Things now seem to be settling down remarkably quickly after a period of minor upheaval. The commentator Roy Greenslade only three weeks ago claimed that he had seen one Sunday tabloid “turning the corner” and “cleaning up its act”. He thought the editor showed signs (for whatever reason) of moving away from sleazy stories originating in the bedroom. Whether he is right or not we shall see.

From the coal face, however, it does seem that there are now very few privacy cases being contested. Often when there is the notification and the threat of an injunction, the journalists and in house lawyers will give an undertaking, because they are able to spot very quickly (especially in the light of the Strasbourg approach) what is and what is not within bounds. The rarity of contested claims is largely because there are so few stories where there is any hope of a public interest defence (as was argued, with at least partial success, in Lord Browne of Madingley).

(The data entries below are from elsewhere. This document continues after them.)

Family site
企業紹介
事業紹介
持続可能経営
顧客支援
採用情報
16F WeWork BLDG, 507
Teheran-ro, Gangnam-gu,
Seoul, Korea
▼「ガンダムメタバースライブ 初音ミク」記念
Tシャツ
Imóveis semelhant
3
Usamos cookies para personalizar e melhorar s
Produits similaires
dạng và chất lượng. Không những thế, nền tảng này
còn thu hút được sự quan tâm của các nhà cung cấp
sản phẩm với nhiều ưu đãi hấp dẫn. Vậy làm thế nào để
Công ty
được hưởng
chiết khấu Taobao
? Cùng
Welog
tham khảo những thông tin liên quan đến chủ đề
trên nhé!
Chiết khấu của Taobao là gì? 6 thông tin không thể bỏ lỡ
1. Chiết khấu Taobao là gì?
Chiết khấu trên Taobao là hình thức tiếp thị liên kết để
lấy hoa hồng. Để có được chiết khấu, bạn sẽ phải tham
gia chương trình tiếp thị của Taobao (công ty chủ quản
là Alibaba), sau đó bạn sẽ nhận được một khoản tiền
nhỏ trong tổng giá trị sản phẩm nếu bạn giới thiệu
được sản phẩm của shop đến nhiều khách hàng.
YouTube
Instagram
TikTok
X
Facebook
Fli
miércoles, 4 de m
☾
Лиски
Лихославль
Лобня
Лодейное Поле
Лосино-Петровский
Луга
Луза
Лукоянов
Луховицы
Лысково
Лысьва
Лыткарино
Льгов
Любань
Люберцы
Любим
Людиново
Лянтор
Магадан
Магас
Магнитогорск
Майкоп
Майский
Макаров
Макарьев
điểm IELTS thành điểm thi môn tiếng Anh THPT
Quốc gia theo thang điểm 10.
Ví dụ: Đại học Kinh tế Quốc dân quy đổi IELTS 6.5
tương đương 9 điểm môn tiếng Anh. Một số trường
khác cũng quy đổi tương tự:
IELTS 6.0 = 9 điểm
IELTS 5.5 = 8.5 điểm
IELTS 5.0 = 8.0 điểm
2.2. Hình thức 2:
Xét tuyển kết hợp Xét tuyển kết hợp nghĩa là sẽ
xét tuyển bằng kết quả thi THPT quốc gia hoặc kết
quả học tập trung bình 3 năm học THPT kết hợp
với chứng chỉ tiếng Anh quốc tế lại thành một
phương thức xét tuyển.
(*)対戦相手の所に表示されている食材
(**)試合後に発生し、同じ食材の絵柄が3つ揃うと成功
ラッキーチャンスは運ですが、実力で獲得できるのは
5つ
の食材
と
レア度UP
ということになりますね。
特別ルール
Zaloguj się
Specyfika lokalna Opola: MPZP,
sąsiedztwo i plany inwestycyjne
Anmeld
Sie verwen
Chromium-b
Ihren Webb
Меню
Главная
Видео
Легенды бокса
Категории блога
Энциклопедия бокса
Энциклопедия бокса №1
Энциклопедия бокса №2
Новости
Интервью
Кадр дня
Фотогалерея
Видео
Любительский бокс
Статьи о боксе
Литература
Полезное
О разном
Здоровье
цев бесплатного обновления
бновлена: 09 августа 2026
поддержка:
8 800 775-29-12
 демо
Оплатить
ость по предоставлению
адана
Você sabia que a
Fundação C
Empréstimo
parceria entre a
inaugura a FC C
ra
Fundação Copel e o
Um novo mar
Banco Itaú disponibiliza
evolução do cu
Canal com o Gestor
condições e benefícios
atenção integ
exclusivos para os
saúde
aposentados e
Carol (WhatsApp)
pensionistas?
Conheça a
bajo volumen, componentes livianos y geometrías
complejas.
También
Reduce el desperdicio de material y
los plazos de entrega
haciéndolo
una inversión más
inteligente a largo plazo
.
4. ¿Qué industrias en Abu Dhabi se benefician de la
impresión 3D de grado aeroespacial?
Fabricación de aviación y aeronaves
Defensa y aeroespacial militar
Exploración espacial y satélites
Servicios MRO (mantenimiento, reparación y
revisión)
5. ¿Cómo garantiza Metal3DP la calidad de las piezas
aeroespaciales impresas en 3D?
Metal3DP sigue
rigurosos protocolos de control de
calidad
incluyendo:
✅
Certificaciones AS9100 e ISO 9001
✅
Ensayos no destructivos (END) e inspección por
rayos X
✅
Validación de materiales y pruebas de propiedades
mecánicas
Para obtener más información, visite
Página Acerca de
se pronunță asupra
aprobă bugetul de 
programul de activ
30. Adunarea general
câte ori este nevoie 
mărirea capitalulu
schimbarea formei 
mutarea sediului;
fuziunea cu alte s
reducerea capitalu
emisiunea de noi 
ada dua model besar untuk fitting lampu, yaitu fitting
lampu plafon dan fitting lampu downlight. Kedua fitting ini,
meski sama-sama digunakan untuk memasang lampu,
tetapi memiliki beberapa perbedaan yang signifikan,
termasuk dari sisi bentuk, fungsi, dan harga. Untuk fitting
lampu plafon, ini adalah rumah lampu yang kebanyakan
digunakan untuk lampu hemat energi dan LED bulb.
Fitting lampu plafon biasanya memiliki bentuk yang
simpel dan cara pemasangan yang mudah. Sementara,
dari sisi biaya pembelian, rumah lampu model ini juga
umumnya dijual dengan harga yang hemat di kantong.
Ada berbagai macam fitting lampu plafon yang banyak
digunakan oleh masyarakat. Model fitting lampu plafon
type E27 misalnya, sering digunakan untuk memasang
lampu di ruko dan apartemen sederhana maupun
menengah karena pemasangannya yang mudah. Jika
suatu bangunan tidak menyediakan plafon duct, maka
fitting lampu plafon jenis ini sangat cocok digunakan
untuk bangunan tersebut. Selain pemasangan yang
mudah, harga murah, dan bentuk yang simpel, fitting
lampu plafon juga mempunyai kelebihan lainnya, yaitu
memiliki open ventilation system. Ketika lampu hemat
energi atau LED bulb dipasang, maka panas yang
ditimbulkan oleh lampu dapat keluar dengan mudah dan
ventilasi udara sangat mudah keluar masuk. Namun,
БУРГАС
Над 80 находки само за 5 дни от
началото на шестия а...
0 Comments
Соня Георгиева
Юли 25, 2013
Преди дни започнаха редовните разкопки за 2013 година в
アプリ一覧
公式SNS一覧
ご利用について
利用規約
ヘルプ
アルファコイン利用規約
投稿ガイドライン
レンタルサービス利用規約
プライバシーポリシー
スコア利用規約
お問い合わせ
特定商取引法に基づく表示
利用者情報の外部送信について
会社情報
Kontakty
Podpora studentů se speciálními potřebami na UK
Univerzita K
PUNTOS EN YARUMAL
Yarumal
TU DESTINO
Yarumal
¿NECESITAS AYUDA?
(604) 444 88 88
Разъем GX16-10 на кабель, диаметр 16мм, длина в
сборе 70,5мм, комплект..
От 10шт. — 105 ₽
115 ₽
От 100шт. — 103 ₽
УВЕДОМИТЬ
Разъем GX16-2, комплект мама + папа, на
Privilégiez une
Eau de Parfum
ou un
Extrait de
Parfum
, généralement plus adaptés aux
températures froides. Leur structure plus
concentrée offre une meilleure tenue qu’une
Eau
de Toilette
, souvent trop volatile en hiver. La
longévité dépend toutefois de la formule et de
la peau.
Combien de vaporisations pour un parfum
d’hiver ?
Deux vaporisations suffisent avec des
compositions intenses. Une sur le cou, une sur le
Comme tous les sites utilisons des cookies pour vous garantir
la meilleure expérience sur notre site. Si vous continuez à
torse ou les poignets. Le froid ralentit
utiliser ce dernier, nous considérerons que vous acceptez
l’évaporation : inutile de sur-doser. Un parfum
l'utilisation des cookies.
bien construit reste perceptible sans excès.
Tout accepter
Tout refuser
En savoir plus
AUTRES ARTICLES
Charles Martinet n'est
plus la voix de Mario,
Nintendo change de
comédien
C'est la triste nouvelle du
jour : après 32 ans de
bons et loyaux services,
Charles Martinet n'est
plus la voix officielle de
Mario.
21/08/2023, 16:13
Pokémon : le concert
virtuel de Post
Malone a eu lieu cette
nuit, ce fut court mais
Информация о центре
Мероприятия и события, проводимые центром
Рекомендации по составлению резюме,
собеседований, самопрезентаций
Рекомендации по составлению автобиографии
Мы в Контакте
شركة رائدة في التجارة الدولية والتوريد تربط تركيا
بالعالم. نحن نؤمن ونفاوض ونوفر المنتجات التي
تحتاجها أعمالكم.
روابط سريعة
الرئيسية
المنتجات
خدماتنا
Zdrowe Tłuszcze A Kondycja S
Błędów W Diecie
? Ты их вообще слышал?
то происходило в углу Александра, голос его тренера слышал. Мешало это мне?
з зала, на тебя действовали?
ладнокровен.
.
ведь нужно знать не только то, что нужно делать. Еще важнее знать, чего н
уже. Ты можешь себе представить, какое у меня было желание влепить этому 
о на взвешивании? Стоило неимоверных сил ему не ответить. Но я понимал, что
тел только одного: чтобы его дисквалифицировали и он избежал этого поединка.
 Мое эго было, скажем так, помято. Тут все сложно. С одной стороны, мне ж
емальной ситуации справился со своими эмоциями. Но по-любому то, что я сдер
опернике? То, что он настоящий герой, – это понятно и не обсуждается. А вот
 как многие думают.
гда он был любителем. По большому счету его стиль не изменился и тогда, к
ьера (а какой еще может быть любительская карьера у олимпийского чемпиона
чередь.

So we have come, for good or for ill (and it is not for me to say which), a very long way in a short space of time. Gordon Kaye and Russell Harty would now obtain a remedy so easily that the newspapers would know that such conduct was out of bounds – without even having to ask a lawyer.

This speech was delivered in February to the Intellectual Property Lawyers’ Association and has been submitted in evidence to the House of Commons Culture Media and Sport committee.